Jan 2, 2008

Eight Playstation 3s used as a supercomputer

An astrophysicist has put together a system made out of eight Playstation 3s to replace a supercomputer, system which he plans on using for solving "a celestial mystery involving gravitational waves and what happens when a super-massive black hole, about a million times the mass of our own sun, swallows up a star."

Dr. Gaurav Khanna uses this cluster of PS3's to measure these theoretical gravity waves - "ripples in space-time that travel at the speed of light" - that Einstein's Relativity Theory predicted would take place in case of such an event.

"The interest in the PS3 really was for two main reasons," explains Khanna, an assistant professor at the University of Massachusetts, Dartmouth who specializes in computational astrophysics. "One of those is that Sony did this remarkable thing of making the PS3 an open platform, so you can in fact run Linux on it and it doesn't control what you do."

He also says that the Cell processors, developed by Sony, IBM and Toshiba, have the massive computing power that could, given proper optimization of the code used, turn them into the equivalent of a supercomputer, making them perfect for the operation at hand.

"The PS3/Linux combination offers a very attractive cost-performance solution whether the PS3s are distributed (like Sony and Stanford's Folding@home initiative) or clustered together (like Khanna's), says Sony's senior development manager of research and development, Noam Rimon.

"It has a general purpose processor, as well as eight additional processing cores, each of which has two processing pipelines and can process multiple numbers, all at the same time," Rimon says.

Prior to obtaining the PS3s, Khanna used various supercomputing sites spread across the United States. "Typically I'd use a couple hundred processors -- going up to 500 -- to do these same types of things."

However, every run of those supercomputers cost Khanna about $5,000. Eight 60 GB PS3 would cost just $3,200, in contrast, but he doubted he could receive a grant from the National Science Foundation (NSF) to buy game consoles, even with the cost difference.
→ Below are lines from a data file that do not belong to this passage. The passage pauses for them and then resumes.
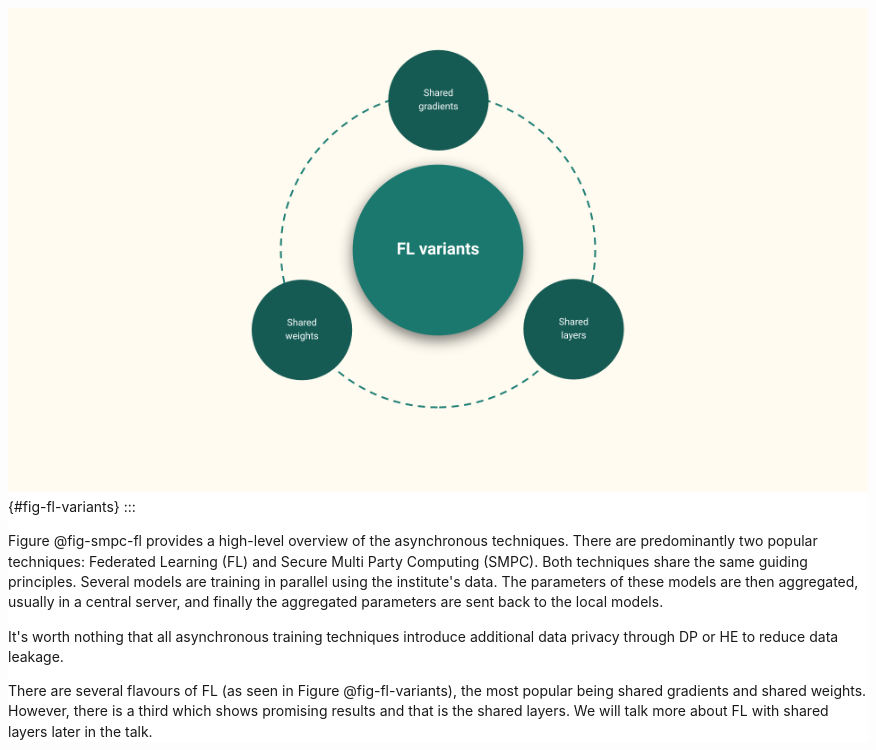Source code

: ![FL variants](fl-variants.png){#fig-fl-variants}
:::

Figure @fig-smpc-fl provides a high-level overview of the asynchronous
techniques. There are predominantly two popular techniques: Federated
Learning (FL) and Secure Multi Party Computing (SMPC). Both techniques
share the same guiding principles. Several models are training in
parallel using the institute's data. The parameters of these models
are then aggregated, usually in a central server, and finally the
aggregated parameters are sent back to the local models.

It's worth nothing that all asynchronous training techniques introduce
additional data privacy through DP or HE to reduce data leakage.

There are several flavours of FL (as seen in Figure @fig-fl-variants),
the most popular being shared gradients and shared weights. However,
there is a third which shows promising results and that is the shared
layers. We will talk more about FL with shared layers later in the
talk.
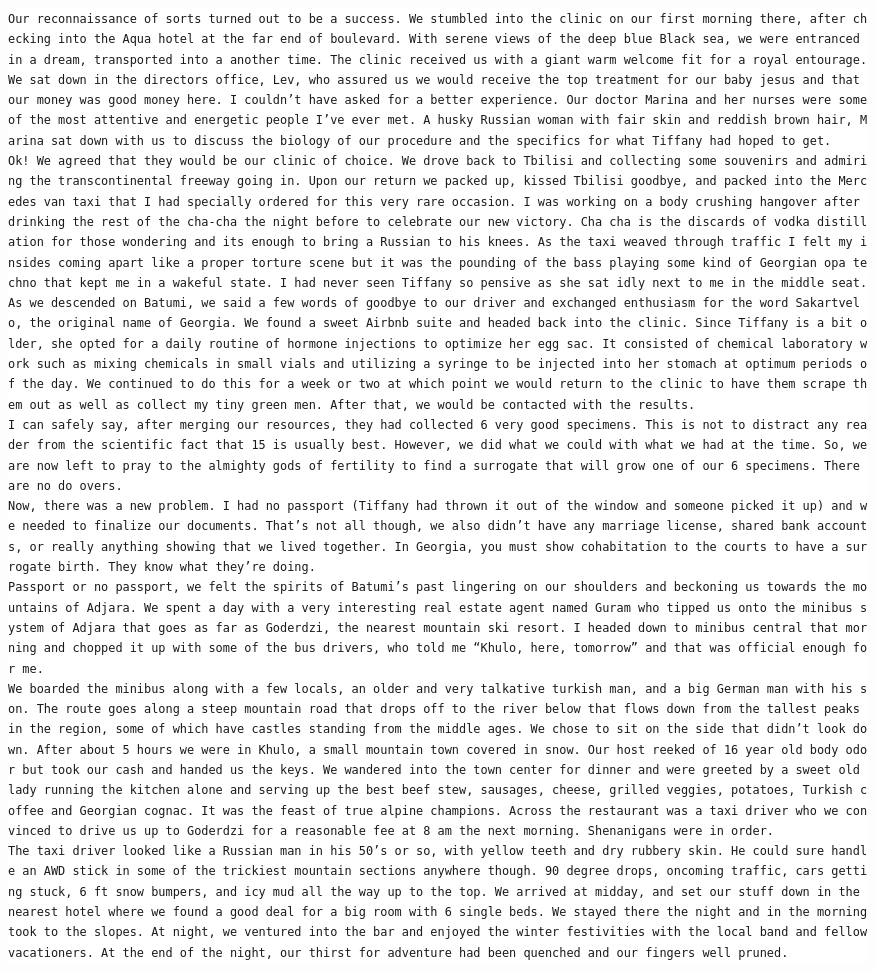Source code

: 	Our reconnaissance of sorts turned out to be a success. We stumbled into the clinic on our first morning there, after checking into the Aqua hotel at the far end of boulevard. With serene views of the deep blue Black sea, we were entranced in a dream, transported into a another time. The clinic received us with a giant warm welcome fit for a royal entourage. We sat down in the directors office, Lev, who assured us we would receive the top treatment for our baby jesus and that our money was good money here. I couldn’t have asked for a better experience. Our doctor Marina and her nurses were some of the most attentive and energetic people I’ve ever met. A husky Russian woman with fair skin and reddish brown hair, Marina sat down with us to discuss the biology of our procedure and the specifics for what Tiffany had hoped to get. 
	Ok! We agreed that they would be our clinic of choice. We drove back to Tbilisi and collecting some souvenirs and admiring the transcontinental freeway going in. Upon our return we packed up, kissed Tbilisi goodbye, and packed into the Mercedes van taxi that I had specially ordered for this very rare occasion. I was working on a body crushing hangover after drinking the rest of the cha-cha the night before to celebrate our new victory. Cha cha is the discards of vodka distillation for those wondering and its enough to bring a Russian to his knees. As the taxi weaved through traffic I felt my insides coming apart like a proper torture scene but it was the pounding of the bass playing some kind of Georgian opa techno that kept me in a wakeful state. I had never seen Tiffany so pensive as she sat idly next to me in the middle seat. 
	As we descended on Batumi, we said a few words of goodbye to our driver and exchanged enthusiasm for the word Sakartvelo, the original name of Georgia. We found a sweet Airbnb suite and headed back into the clinic. Since Tiffany is a bit older, she opted for a daily routine of hormone injections to optimize her egg sac. It consisted of chemical laboratory work such as mixing chemicals in small vials and utilizing a syringe to be injected into her stomach at optimum periods of the day. We continued to do this for a week or two at which point we would return to the clinic to have them scrape them out as well as collect my tiny green men. After that, we would be contacted with the results. 
	I can safely say, after merging our resources, they had collected 6 very good specimens. This is not to distract any reader from the scientific fact that 15 is usually best. However, we did what we could with what we had at the time. So, we are now left to pray to the almighty gods of fertility to find a surrogate that will grow one of our 6 specimens. There are no do overs. 
	Now, there was a new problem. I had no passport (Tiffany had thrown it out of the window and someone picked it up) and we needed to finalize our documents. That’s not all though, we also didn’t have any marriage license, shared bank accounts, or really anything showing that we lived together. In Georgia, you must show cohabitation to the courts to have a surrogate birth. They know what they’re doing. 
	Passport or no passport, we felt the spirits of Batumi’s past lingering on our shoulders and beckoning us towards the mountains of Adjara. We spent a day with a very interesting real estate agent named Guram who tipped us onto the minibus system of Adjara that goes as far as Goderdzi, the nearest mountain ski resort. I headed down to minibus central that morning and chopped it up with some of the bus drivers, who told me “Khulo, here, tomorrow” and that was official enough for me. 
	We boarded the minibus along with a few locals, an older and very talkative turkish man, and a big German man with his son. The route goes along a steep mountain road that drops off to the river below that flows down from the tallest peaks in the region, some of which have castles standing from the middle ages. We chose to sit on the side that didn’t look down. After about 5 hours we were in Khulo, a small mountain town covered in snow. Our host reeked of 16 year old body odor but took our cash and handed us the keys. We wandered into the town center for dinner and were greeted by a sweet old lady running the kitchen alone and serving up the best beef stew, sausages, cheese, grilled veggies, potatoes, Turkish coffee and Georgian cognac. It was the feast of true alpine champions. Across the restaurant was a taxi driver who we convinced to drive us up to Goderdzi for a reasonable fee at 8 am the next morning. Shenanigans were in order. 
	The taxi driver looked like a Russian man in his 50’s or so, with yellow teeth and dry rubbery skin. He could sure handle an AWD stick in some of the trickiest mountain sections anywhere though. 90 degree drops, oncoming traffic, cars getting stuck, 6 ft snow bumpers, and icy mud all the way up to the top. We arrived at midday, and set our stuff down in the nearest hotel where we found a good deal for a big room with 6 single beds. We stayed there the night and in the morning took to the slopes. At night, we ventured into the bar and enjoyed the winter festivities with the local band and fellow vacationers. At the end of the night, our thirst for adventure had been quenched and our fingers well pruned. 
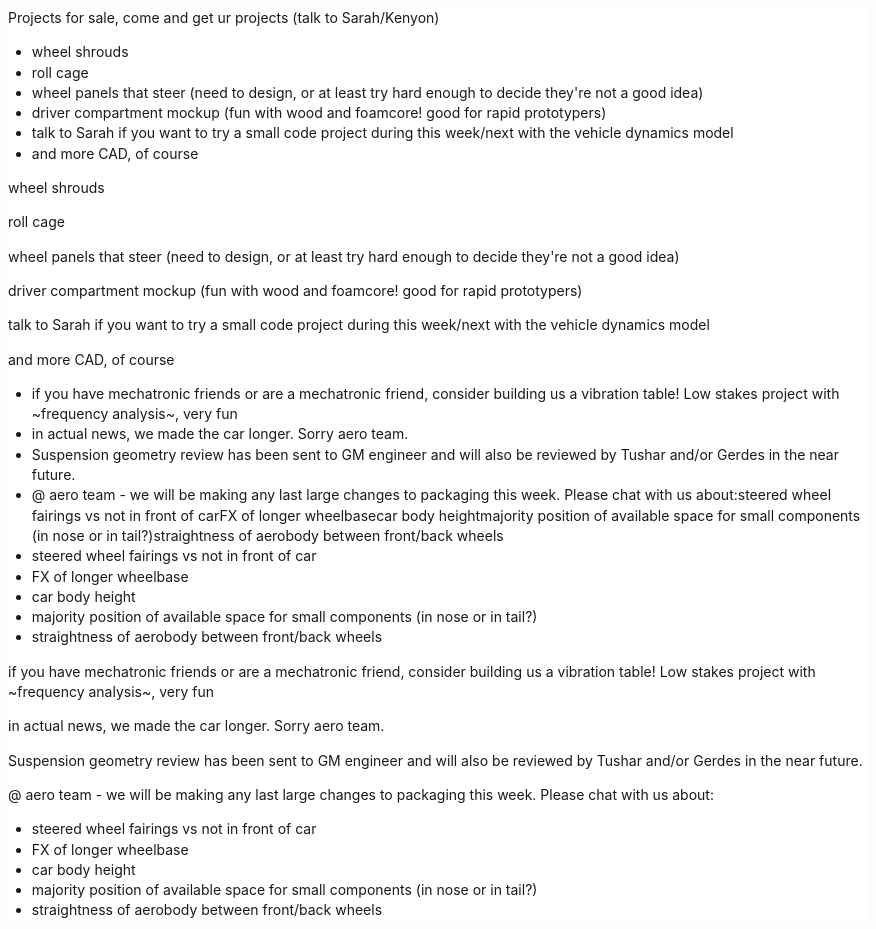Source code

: Projects for sale, come and get ur projects (talk to Sarah/Kenyon)

* wheel shrouds
* roll cage
* wheel panels that steer (need to design, or at least try hard enough to decide they're not a good idea)
* driver compartment mockup (fun with wood and foamcore! good for rapid prototypers)
* talk to Sarah if you want to try a small code project during this week/next with the vehicle dynamics model
* and more CAD, of course

wheel shrouds

roll cage

wheel panels that steer (need to design, or at least try hard enough to decide they're not a good idea)

driver compartment mockup (fun with wood and foamcore! good for rapid prototypers)

talk to Sarah if you want to try a small code project during this week/next with the vehicle dynamics model

and more CAD, of course

* if you have mechatronic friends or are a mechatronic friend, consider building us a vibration table! Low stakes project with ~frequency analysis~, very fun
* in actual news, we made the car longer. Sorry aero team.
* Suspension geometry review has been sent to GM engineer and will also be reviewed by Tushar and/or Gerdes in the near future.
* @ aero team - we will be making any last large changes to packaging this week. Please chat with us about:steered wheel fairings vs not in front of carFX of longer wheelbasecar body heightmajority position of available space for small components (in nose or in tail?)straightness of aerobody between front/back wheels
* steered wheel fairings vs not in front of car
* FX of longer wheelbase
* car body height
* majority position of available space for small components (in nose or in tail?)
* straightness of aerobody between front/back wheels

if you have mechatronic friends or are a mechatronic friend, consider building us a vibration table! Low stakes project with ~frequency analysis~, very fun

in actual news, we made the car longer. Sorry aero team.

Suspension geometry review has been sent to GM engineer and will also be reviewed by Tushar and/or Gerdes in the near future.

@ aero team - we will be making any last large changes to packaging this week. Please chat with us about:

* steered wheel fairings vs not in front of car
* FX of longer wheelbase
* car body height
* majority position of available space for small components (in nose or in tail?)
* straightness of aerobody between front/back wheels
So he thought it over and started tweaking code in order to take advantage of the unique architecture in the Cell processor, and then petitioned Sony for some help in the form of free PS3s.

"Once I was able to get to the point that I had this kind of performance from a single PS3, I think that's when Sony started paying attention," Khanna says of his optimized code.

"Khanna says that his gravity grid has been up and running for a little over a month now and that, crudely speaking, his eight consoles are equal to about 200 of the supercomputing nodes he used to rely on."

"Basically, it's almost like a replacement," he says. "I don't have to use that supercomputer anymore, which is a good thing."

"For the same amount of money -- well, I didn't pay for it, but even if you look into the amount of funding that would go into buying something like eight PS3s -- for the same amount of money I can do these runs indefinitely."

"The point of the simulations Khanna and his team at UMass are running on the cluster is to see if gravitational waves, which have been postulated for almost 100 years but have never been observed, are strong enough that we could actually observe them one day. Indeed, with NASA and other agencies building some very big gravitational wave observatories with the sensitivity to be able to detect these waves, Khanna's sees his work as complementary to such endeavors."